In ultimo, anche se ci sarebbero ancora mille cose da dire (tipo sui capelli di Paola Marella, sui budget di quelli che cercano casa "non è molto alto, solo tre milioni di euro", tipo di quella psichiatrica che viene a guardarti sotto il tappeto se c'hai la polvere a Cortesie per gli ospiti, tipo sui rintronati che si sposano a Villastocazzo di Roccaminchiona e chiamano i Wedding Planners...) parliamo di qualche format forse un po' meno conosciuto ai più, ma che i veri seguaci di Real Time sicuramente non avranno potuto fare a meno di vedere: 

  • Non sapevo di essere incinta: No, ma amica, spiegami, come potevi non saperlo? Hai avuto un rapporto non protetto nove mesi fa, da nove mesi non hai il ciclo, hai vomitato l'anima sei mesi fa, hai preso otto chili...possibile che non ti sia passato per l'anticamera del cervello il pensiero di essere stata ingravidata? No, hai dovuto aspettare di sfagiolare un bambino nella vasca mentre ti facevi un bagno caldo perchè avevi i crampi alla pancia di notte. Ah beh. 
  • Sepolti in casa: Se non avete mai visto questo programma, vi prego, non guardatelo. E' la cosa più assurda ed inquietante che una mente umana potesse partorire. Secondo me Tarantino potrebbe impallidire (più di quanto non sia già pallido) di fronte allo schifo di questo format. Praticamente ci sono questi tizi assurdi che soffrono di una malattia psichiatrica chiamata "accumulo compulsivo". Tengono la munnizza fino a riempire la casa, non lavano mai, arrivano a vivere circondati da ragni, scarafaggi, merde di topo e batteri grossi come quel mio amico che fa body building. Robe raccapriccianti. E i parenti che dicono "Eh, ma se gli buttiamo via le cose si arrabbia!". Ma che problemi avete? Mandate in vacanza il mentecatto e bruciategli la casa, per favore! 
  • Sos genitori: va beh, chevvelodicoaffare. Ci sono dei bambini simpatici come uno stuzzicadenti nel culo (di traverso) e teneri come Godzilla con dei genitori idioti. Arriva una tata il cui nome ricorda vagamente un prodotto surgelato (Jo Frost, N.d.A.) e li mette tutti in riga.

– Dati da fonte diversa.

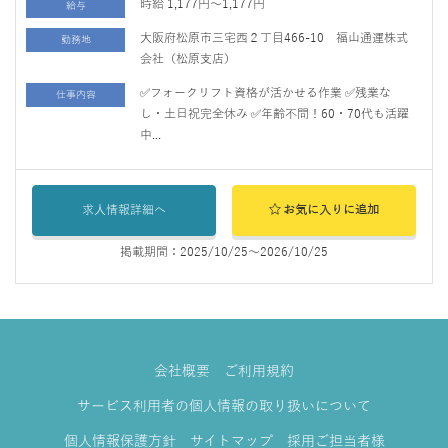
時給 1,177円～1,177円
給与
大阪府松原市三宅西２丁目466-10 福山通運株式
勤務地
会社（松原支店）
✅フォークリフト資格が活かせる作業 ✅残業な
仕事内容
し・土日祝完全休み ✅年齢不問！60・70代も活躍
中...
求人情報詳細へ
お気に入りに追加
掲載期間：2025/10/25～2026/10/25
会社概要
ご利用規約
サービス利用者の個人情報の取り扱いについて
個人情報保護方針
サイトマップ
採用ご担当者様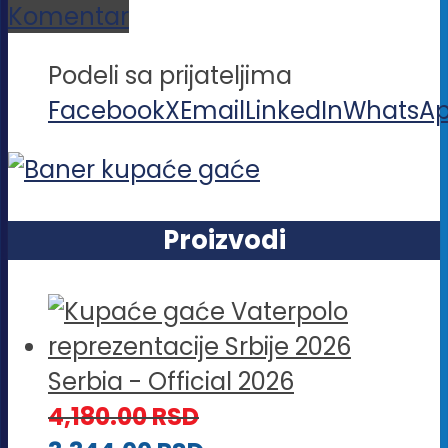
Komentar
Podeli sa prijateljima
Facebook
X
Email
LinkedIn
WhatsA
Proizvodi
Serbia - Official 2026
4,180.00
RSD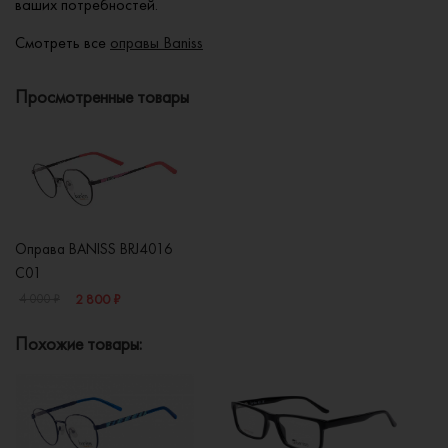
ваших потребностей.
Смотреть все
оправы Baniss
Просмотренные товары
Оправа BANISS BRJ4016
C01
2 800 ₽
4 000 ₽
Похожие товары: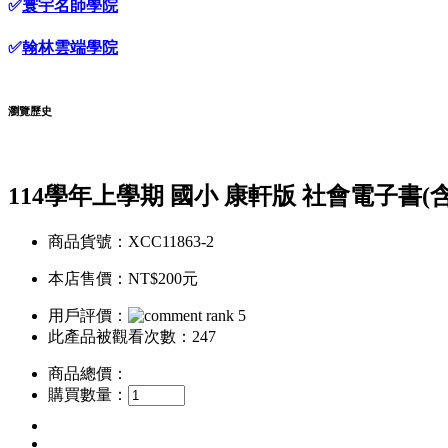
✅
寰宇名師學院
✅
翰林雲端學院
瀏覽歷史
114學年上學期 國小 康軒版 社會電子書(
商品貨號：XCC11863-2
本店售價：
NT$200元
用戶評價：
此產品被觀看次數：247
商品總價：
購買數量：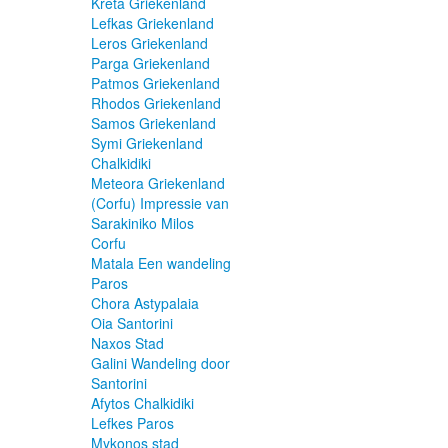
Kreta Griekenland
Lefkas Griekenland
Leros Griekenland
Parga Griekenland
Patmos Griekenland
Rhodos Griekenland
Samos Griekenland
Symi Griekenland
Chalkidiki
Meteora Griekenland
(Corfu) Impressie van
Sarakiniko Milos
Corfu
Matala Een wandeling
Paros
Chora Astypalaia
Oia Santorini
Naxos Stad
Galini Wandeling door
Santorini
Afytos Chalkidiki
Lefkes Paros
Mykonos stad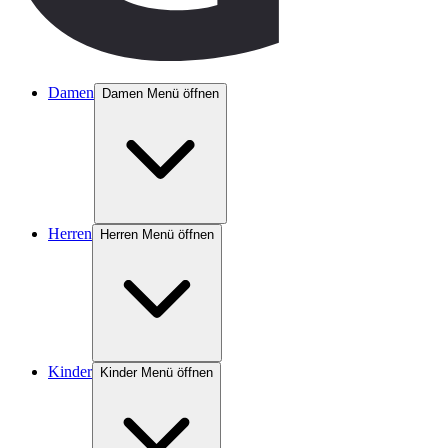
Damen
Damen Menü öffnen
Herren
Herren Menü öffnen
Kinder
Kinder Menü öffnen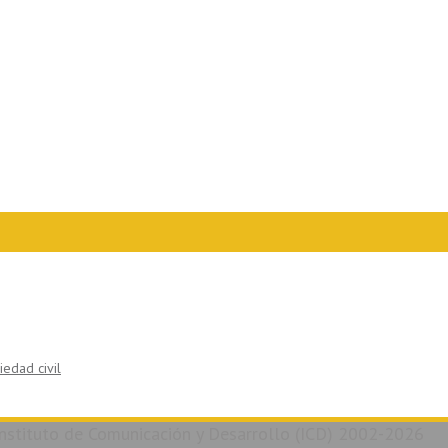
Instituto de Comunicación y Desarrollo (ICD) 2002-2026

  • Abito da sposa cercasi: siamo all'apoteosi della stupidità femminile e del non sapere più che cazzo trasmettere in televisione. Un programma su delle ragazze che si devono sposare e cercano il loro abito dei sogni, che normalmente costa una cifra esagerata e loro piangono finchè qualche parente ricco non glielo compra. Oppure si indebitano per comprarselo. Secondo me qualcuna da anche via il culo. Adesso fanno anche la versione XXL per le spose obese. Idiote come quelle magre, ma con in più il problema dei chili di troppo. Emminchia, ce le hai proprio tutte!
  • Pazzi per la spesa: questa per me è una scoperta recente. Il programma parla di alcune persone che secondo me erano a un passo dal suicidio tanto la loro vita era triste, e a cui i coupon hanno ridato la gioia di vivere. Raccolgono migliaia di buoni sconto, fanno una spesa allucinante con tipo otto carrelli e  praticamente non la pagano. Cosa se ne facciano poi di 400 rotoli di carta igienica (vabè, tanto uno cagare caga, si spera fino alla fine dei suoi giorni), 5000 pacchetti di gomme (vabè, tanto uno masticare mastica, soprattutto se ha l'alitosi), 250 vasetti di pummarola (vabè, facciamo tanto tanto sugo), insomma, lo sanno solo loro. Ma belli che sono, tutti felici della loro inutile spesa, con le cantine piene di scaffali ingolfati di cibi in scatola che venisse mai una guerra o una crisi mondiale loro ne hanno per tutto il quartiere. 
Va bene, va, la finisco qua che direi che vi ho ammorbato abbastanza. Vi è salita un pochino l'autostima, no?